My final thought on the festival is this. We spend a lot of time at the Seder and in the synagogue thinking about when our forefathers were slaves to Pharaoh in Egypt. The concept of slavery horrifies us in the modern day. We cannot imagine the physical and mental oppression that it must have involved. And yet the Hebrew slaves survived. They were brought out of Egypt and given the Torah, at which point they became Jewish. Since then, Jewish people have suffered all sorts of forms of oppression.
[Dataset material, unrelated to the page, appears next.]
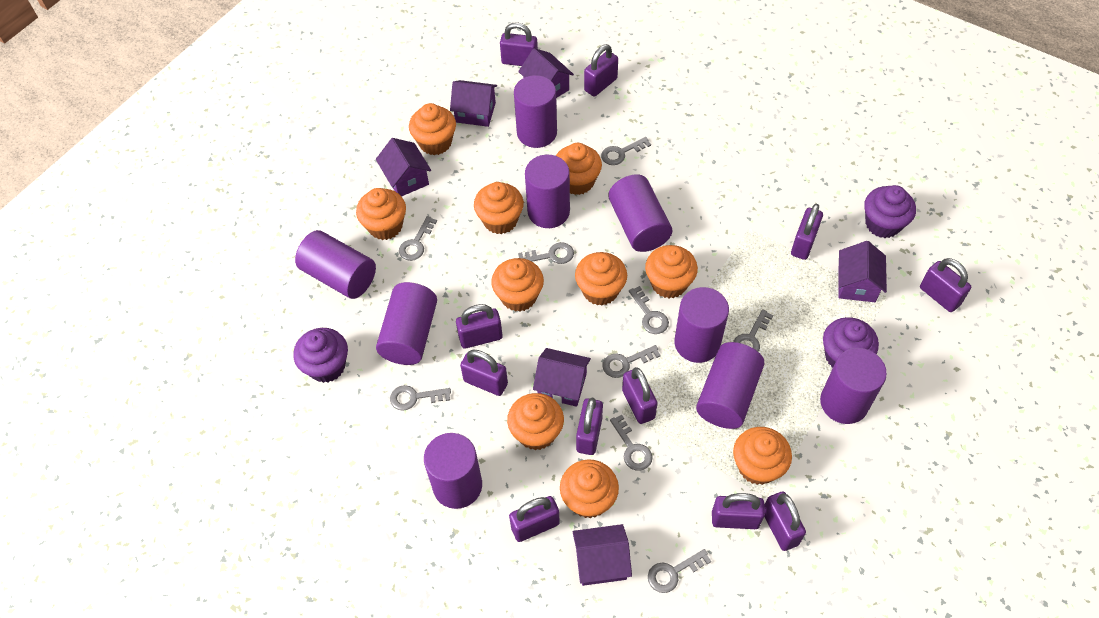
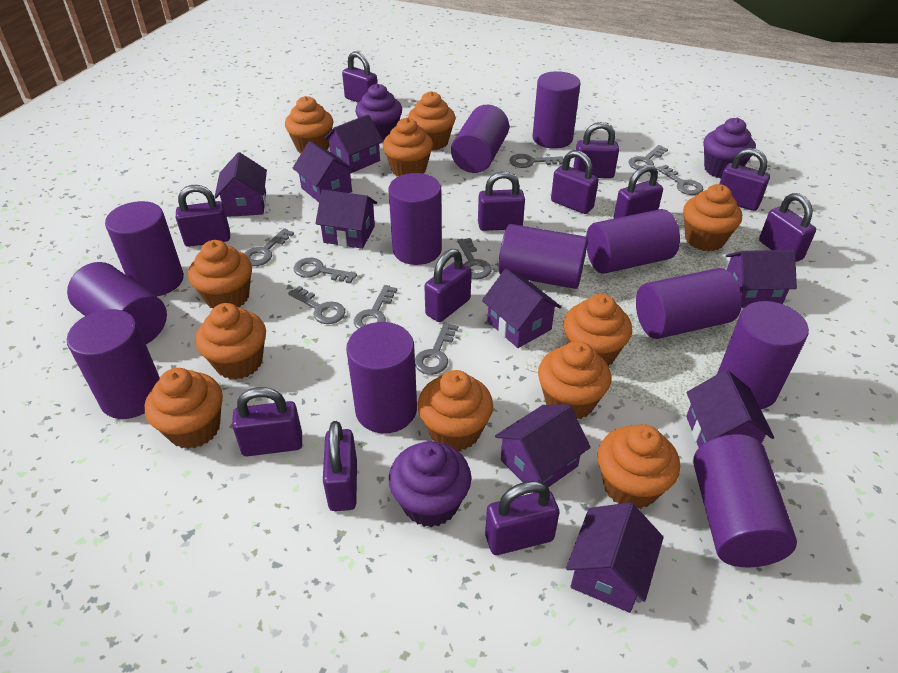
orange cupcake: [356,188,406,240] [409,103,456,155] [474,182,524,234] [491,258,544,312] [507,393,564,450] [556,143,602,195] [560,459,619,518] [575,252,627,306] [645,245,698,298] [733,427,792,485] = 10 -> [145,368,223,449] [188,240,252,308] [196,303,266,380] [285,96,334,153] [383,118,433,177] [408,91,456,150] [418,370,493,451] [538,341,611,419] [564,294,632,366] [598,424,680,509] [683,184,742,251] = 11
purple cylinder: [295,230,376,299] [376,282,437,365] [424,433,482,509] [514,75,557,148] [525,155,570,228] [608,174,672,252] [674,287,729,363] [696,342,765,429] [820,348,887,424] = 9 -> [67,262,167,344] [67,309,160,419] [105,201,184,297] [346,322,417,433] [389,173,442,265] [451,105,509,173] [499,224,588,289] [533,71,581,149] [586,209,680,274] [636,268,742,339] [693,434,797,567] [717,301,809,409] = 12
purple house: [376,138,431,197] [450,80,497,127] [518,48,574,98] [533,348,591,407] [573,524,632,586] [838,241,887,302] = 6 -> [214,152,267,217] [293,141,355,202] [315,189,377,249] [324,114,383,173] [482,269,561,348] [495,405,591,493] [566,502,664,613] [686,370,774,447] [726,250,797,308] = 9
purple padlock: [456,304,503,349] [460,350,508,396] [500,22,538,66] [509,496,560,542] [576,398,603,455] [584,44,618,97] [622,367,658,424] [712,493,765,529] [764,492,806,551] [791,204,823,260] [920,258,971,312] = 11 -> [176,185,230,247] [232,387,302,456] [323,421,357,511] [342,52,377,103] [424,249,471,322] [478,171,525,231] [485,481,560,555] [551,150,599,214] [573,122,619,178] [613,165,663,219] [719,148,770,211] [759,193,816,262] = 12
Still we have survived. Many have fallen along the way, many have turned away from the religion, but there is something that is seemingly indestructible about the Jewish spirit. I take great strength from this. This Pesach I may well be a slave to my fight against Genghis. But I have hope that, like my ancestors, I will find a way out of the slavery and be able to flourish. If Pharaoh did not destroy us, if anti-Semitism has not destroyed us, if the Holocaust did not destroy us, then I am damned if my own Genghis is going to destroy me.